▸ **SUPPLIED MATERIAL**:
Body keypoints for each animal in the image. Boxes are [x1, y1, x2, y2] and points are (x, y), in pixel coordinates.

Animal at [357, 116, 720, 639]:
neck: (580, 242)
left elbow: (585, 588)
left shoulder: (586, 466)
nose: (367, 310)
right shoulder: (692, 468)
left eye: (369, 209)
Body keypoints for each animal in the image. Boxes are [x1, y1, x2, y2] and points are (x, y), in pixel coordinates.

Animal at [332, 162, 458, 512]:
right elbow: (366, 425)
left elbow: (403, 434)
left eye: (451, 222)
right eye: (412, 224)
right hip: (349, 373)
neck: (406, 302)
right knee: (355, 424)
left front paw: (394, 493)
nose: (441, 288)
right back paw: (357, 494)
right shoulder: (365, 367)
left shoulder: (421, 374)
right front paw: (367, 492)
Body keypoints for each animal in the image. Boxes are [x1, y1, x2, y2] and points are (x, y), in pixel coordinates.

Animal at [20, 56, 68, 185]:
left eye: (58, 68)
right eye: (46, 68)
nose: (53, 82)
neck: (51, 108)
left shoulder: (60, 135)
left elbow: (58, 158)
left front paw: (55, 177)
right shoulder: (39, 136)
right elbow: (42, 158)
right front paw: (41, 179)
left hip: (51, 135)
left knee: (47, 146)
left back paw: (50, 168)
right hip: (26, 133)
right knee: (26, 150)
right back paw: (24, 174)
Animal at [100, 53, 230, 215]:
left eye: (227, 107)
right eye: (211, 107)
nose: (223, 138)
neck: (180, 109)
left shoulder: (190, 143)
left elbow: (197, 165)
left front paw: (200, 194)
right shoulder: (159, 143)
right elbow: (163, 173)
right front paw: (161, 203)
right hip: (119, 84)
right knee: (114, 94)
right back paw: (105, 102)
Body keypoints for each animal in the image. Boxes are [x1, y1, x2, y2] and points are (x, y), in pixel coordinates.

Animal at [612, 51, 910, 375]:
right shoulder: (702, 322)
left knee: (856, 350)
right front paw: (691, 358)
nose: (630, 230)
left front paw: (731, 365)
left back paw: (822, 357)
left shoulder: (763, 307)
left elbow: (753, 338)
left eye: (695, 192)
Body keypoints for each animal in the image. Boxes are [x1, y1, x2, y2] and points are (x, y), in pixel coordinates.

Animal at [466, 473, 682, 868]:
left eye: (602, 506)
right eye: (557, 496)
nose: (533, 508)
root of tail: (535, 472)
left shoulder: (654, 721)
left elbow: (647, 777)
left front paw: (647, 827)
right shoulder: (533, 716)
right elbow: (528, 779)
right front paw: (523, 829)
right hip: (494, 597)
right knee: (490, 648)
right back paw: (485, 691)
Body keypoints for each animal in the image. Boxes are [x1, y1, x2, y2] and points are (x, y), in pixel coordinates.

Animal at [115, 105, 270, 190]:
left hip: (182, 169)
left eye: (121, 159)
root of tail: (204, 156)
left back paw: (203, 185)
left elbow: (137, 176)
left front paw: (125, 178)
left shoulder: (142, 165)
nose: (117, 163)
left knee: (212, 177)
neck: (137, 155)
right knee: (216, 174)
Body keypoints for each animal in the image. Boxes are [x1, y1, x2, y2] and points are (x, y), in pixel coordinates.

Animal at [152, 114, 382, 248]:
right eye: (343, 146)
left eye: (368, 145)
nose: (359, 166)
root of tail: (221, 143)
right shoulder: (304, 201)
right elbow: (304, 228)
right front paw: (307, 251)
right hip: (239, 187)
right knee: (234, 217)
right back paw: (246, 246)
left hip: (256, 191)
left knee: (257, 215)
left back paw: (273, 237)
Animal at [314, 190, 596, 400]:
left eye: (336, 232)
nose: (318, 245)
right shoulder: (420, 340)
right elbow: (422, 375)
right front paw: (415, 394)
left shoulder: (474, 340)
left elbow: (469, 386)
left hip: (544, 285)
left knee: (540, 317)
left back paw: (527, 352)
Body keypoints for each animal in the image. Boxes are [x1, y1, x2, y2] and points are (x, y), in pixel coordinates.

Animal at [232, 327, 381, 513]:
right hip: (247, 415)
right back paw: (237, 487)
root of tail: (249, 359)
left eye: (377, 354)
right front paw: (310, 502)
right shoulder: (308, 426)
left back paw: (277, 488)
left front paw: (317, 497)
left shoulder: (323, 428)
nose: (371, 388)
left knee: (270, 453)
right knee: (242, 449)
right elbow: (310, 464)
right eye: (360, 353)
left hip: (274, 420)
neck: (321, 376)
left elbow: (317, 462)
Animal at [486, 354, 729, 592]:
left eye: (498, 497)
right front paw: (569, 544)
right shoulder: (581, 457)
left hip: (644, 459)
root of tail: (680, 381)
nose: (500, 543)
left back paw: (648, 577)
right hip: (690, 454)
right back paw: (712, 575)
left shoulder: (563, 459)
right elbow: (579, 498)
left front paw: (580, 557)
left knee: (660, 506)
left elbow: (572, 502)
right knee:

▸ **WORK TASK**: What you write must be the entries restated word for word, from the opening line through the one holding "left back paw: (50, 168)", with nothing else.

▸ **RESULT OF THIS TASK**:
Body keypoints for each animal in the image. Boxes are [x1, y1, x2, y2] and points are (x, y), in pixel coordinates.

Animal at [357, 116, 720, 639]:
neck: (580, 242)
left elbow: (585, 588)
left shoulder: (586, 466)
nose: (367, 310)
right shoulder: (692, 468)
left eye: (369, 209)
Body keypoints for each animal in the image. Boxes are [x1, y1, x2, y2] and points are (x, y), in pixel coordinates.

Animal at [332, 162, 458, 512]:
right elbow: (366, 425)
left elbow: (403, 434)
left eye: (451, 222)
right eye: (412, 224)
right hip: (349, 373)
neck: (406, 302)
right knee: (355, 424)
left front paw: (394, 493)
nose: (441, 288)
right back paw: (357, 494)
right shoulder: (365, 367)
left shoulder: (421, 374)
right front paw: (367, 492)
Body keypoints for each animal in the image. Boxes are [x1, y1, x2, y2] and points are (x, y), in pixel coordinates.

Animal at [20, 56, 68, 185]:
left eye: (58, 68)
right eye: (46, 68)
nose: (53, 82)
neck: (51, 108)
left shoulder: (60, 135)
left elbow: (58, 158)
left front paw: (55, 177)
right shoulder: (39, 136)
right elbow: (42, 158)
right front paw: (41, 179)
left hip: (51, 135)
left knee: (47, 146)
left back paw: (50, 168)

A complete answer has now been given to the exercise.